Krude Israelthesen an Göttinger Eliteuni

Israelische Opfer des Olympia-Attentats von 1972 wollten sterben, so ein Politik-Professor. Uni zögert mit Rauswurf

GÖTTINGEN taz ■ Ein Wissenschaftler der Universität Göttingen hat mit einem Vortrag heftige Kritik auf sich gezogen. Der geschäftsführende Direktor des Instituts für Sportwissenschaften, Arnd Krüger, hatte auf einer Tagung behauptet, die elf israelischen Sportler, die beim Olympia-Attentat 1972 in München starben, seien freiwillig in den Tod gegangen. Der Vizepräsident des Zentralrats der Juden, Dieter Graumann, nannte das „Antisemitismus pur“.

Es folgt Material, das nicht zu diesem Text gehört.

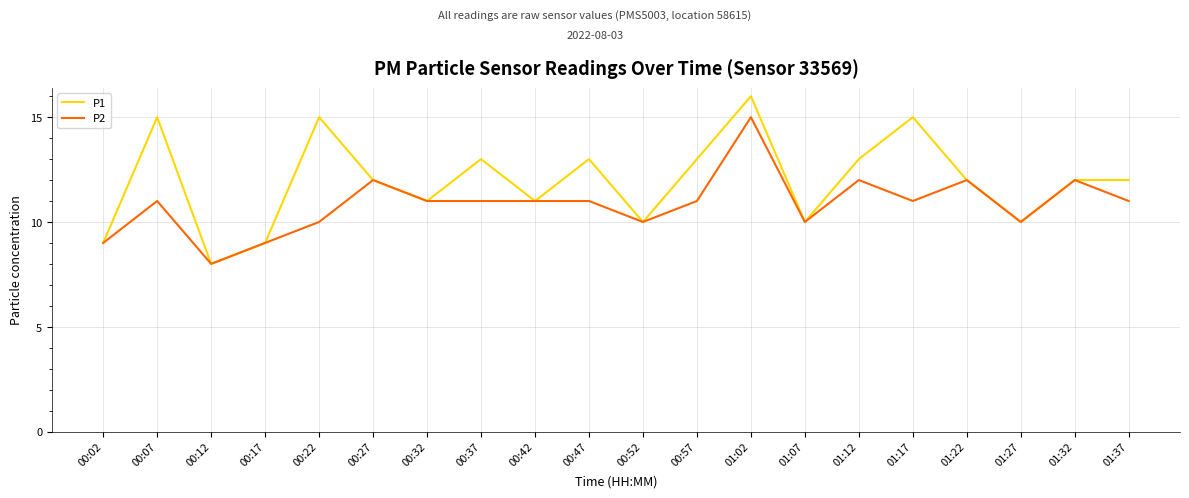

At which label does P1 first exceed 12?

00:07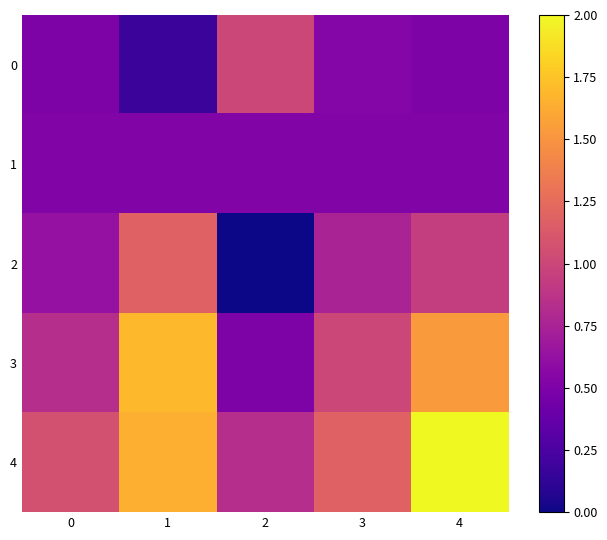

Reading left to right, list all the values displayed in this chart.

0: 0=0.5	1=0.2	2=1.0	3=0.5	4=0.5
1: 0=0.5	1=0.5	2=0.5	3=0.5	4=0.5
2: 0=0.6	1=1.2	2=0.0	3=0.8	4=0.9
3: 0=0.8	1=1.7	2=0.5	3=1.0	4=1.5
4: 0=1.1	1=1.6	2=0.8	3=1.2	4=2.0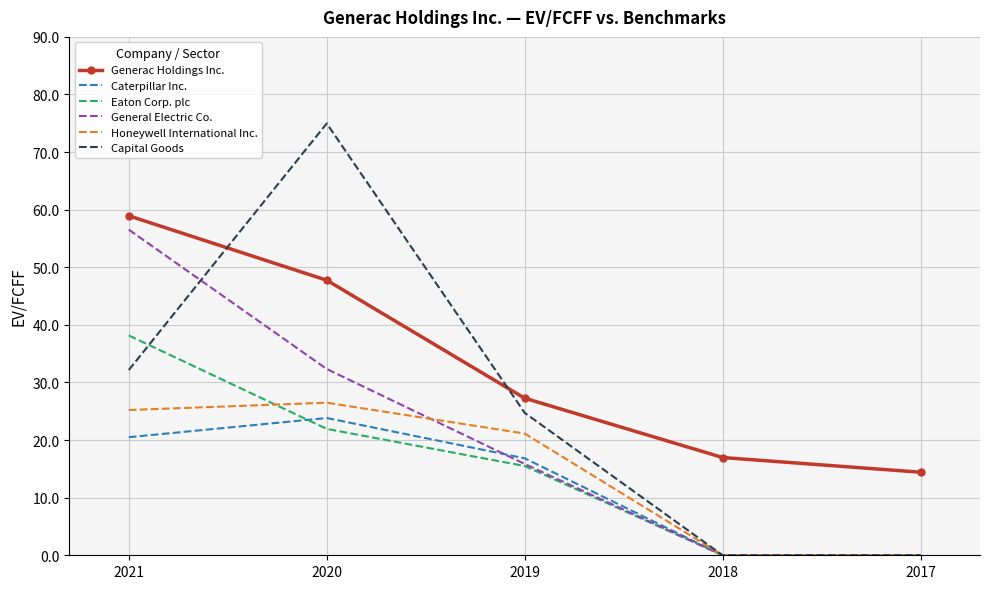

The Generac Holdings Inc. series shows 76.8 at 2020. True or false?

False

Mit dem Vortrag im Juni in Göttingen wollte der Professor die Frage aufwerfen, wie man die Zeitgeschichte des Sports vermitteln könne, ohne sich in den „Fallstricken des Antisemitismus zu verhaspeln“ – so ein Teil des Titels. Genau das war ihm allerdings mit seiner Argumentation gründlich misslungen. Krügers These: Die israelischen Sportler hätten sich 1972 freiwillig gemeldet und gewusst, dass die Palästinenser ein Attentat verüben würden. Es habe sich um eine politische Entscheidung gehandelt, dass die Sportler zum Zeitpunkt des Anschlags überhaupt anwesend waren. Herrscher in der israelischen Geschichte hätten schon früher den Tod von Israelis in Kauf genommen, um Kriege zu rechtfertigen, so Krüger. Diese Meinung hatte der Wissenschaftler schon in dem Göttinger Hochschulsportmagazin Seitenwechsel zu Semesterbeginn vertreten – offensichtlich unbemerkt von Universitätsleitung und Kollegen. Erst als Krüger seine Argumentation auf der Tagung wiederholte, regten sich Proteste.

Der stellvertretende israelische Botschafter Ilan Mor kritisierte nun die Äußerungen Krügers scharf. „Das ist eine der schlimmsten Formen der Dehumanisierung des Staates Israel“, sagte der Diplomat. Man sehe hier eine Form des neu aufflackernden Antisemitismus in Deutschland, „verpackt als Israelkritik“. Auch der Vizepräsident des Zentralrats, Graumann, bezeichnete die Argumentation Krügers als „Volksverhetzung“. Er forderte Konsequenzen von der Leitung der Universität Göttingen. Deren Beschwichtigungsversuche seien „mindestens ebenso skandalös wie Krügers Aussagen selbst“, zeigte sich Graumann empört. Das überschreite die Grenzen der Meinungsfreiheit.

Die Göttinger Uni hatte zuvor eine Erklärung veröffentlicht. Darin schreibt Universitätspräsident Kurt von Figura: „Die Universität ist stolz auf ihre langjährige, fruchtbare Zusammenarbeit mit israelischen Forschern und Universitäten.“ Das Präsidium werde „klare Zeichen gegen Intoleranz, Rassismus und Antisemitismus setzen“.

Klare Zeichen sollen zunächst durch die Einsetzung einer Ombudskommission geschaffen werden. Sie soll prüfen, ob durch Krügers Thesen die Regeln guter wissenschaftlicher Praxis verletzt worden seien. Je nach Ergebnis werde die Universität einen angemessenen Weg einschlagen, sagte Universitäts-Pressesprecherin Marietta Fuhrmann-Koch. Dabei würden eventuell auch strafrechtliche und arbeitsrechtliche Schritte in Betracht gezogen.

Sportwissenschaftler Arnd Krüger sind nun die Ausmaße seiner Thesen wohl doch bewusst geworden. Er habe versucht, ein kulturhistorisches Phänomen zu erklären, und „nie beabsichtigt, irgendjemanden zu diskreditieren“, sagte Krüger. Keinesfalls habe er persönliche Gefühle verletzen wollen.